We do our transformational work.

— SARK, Glad No Matter What: Transforming Loss and Change Into Gift and Opportunity, p. 19-20

Embracing Detachment

To begin with, I think we have to cultivate our willingness to let go, that is, to detach from the trials and tribulations of our contemporaries if we want to find the quiet peace we long for, a peace that will allow us to truly love, to truly embrace, and to appreciate those who journey with us. In this process, we also give those companions the freedom to grow and to find their own way, thus their own eventual peace too. I don’t think we can come together as loving equals without embracing the willingness to detach.

We live very codependent lives, from my perspective. By this I mean that too many of us let even the whims of others — in our families, our communities, our workplaces, even in other parts of the world — define us, determine how we feel, and then decide what we will do next in many instances. Learning to detach allows us to live the life we were meant to live. By allowing other people’s behavior, good, bad, or disinterested, control us, we miss many opportunities for movement and expression in new directions. The converse is also true: if we attempt to control the other persons on our path, wherever they may reside, keeping them “attached” to us through any means (and most of us are very practiced at this), we immobilize them, thus preventing the growth they deserve and have been prepared for already.

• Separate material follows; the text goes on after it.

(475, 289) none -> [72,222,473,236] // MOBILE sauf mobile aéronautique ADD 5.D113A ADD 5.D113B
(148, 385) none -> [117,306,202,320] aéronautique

— Karen Casey, Let Go Now: Embracing Detachment, p. 1-2

Owning Our Stories

Shame is about fear, blame, and disconnection. Story is about worthiness and embracing the imperfections that bring us courage, compassion, and connection. If we want to live fully, without the constant fear of not being enough, we have to own our story. We also have to respond to shame in a way that doesn’t exacerbate our shame. One way to do that is to recognize when we’re in shame so we can react with intention.

— Brene Brown, The Gifts of Imperfection, p. 46

Love and Belonging

As I conducted my interviews, I realized that only one thing separated the men and women who felt a deep sense of love and belonging from the people who seem to be struggling for it. That one thing is the belief in their worthiness. It’s as simple and complicated as this: If we want to fully experience love and belonging, we must believe that we are worthy of love and belonging.

— Brene Brown, The Gifts of Imperfection, p. 23

Endearing Idiosyncracies

Our innate idiosyncracies are actually more endearing to others than our most glorious personal achievements….

History is full of incompetent people who were beloved, blunderers with winsome personality traits, and inept folks who delighted their entourages with their unassuming presences. Their secret? To accept their flaws with the same grace and humility as their best qualities.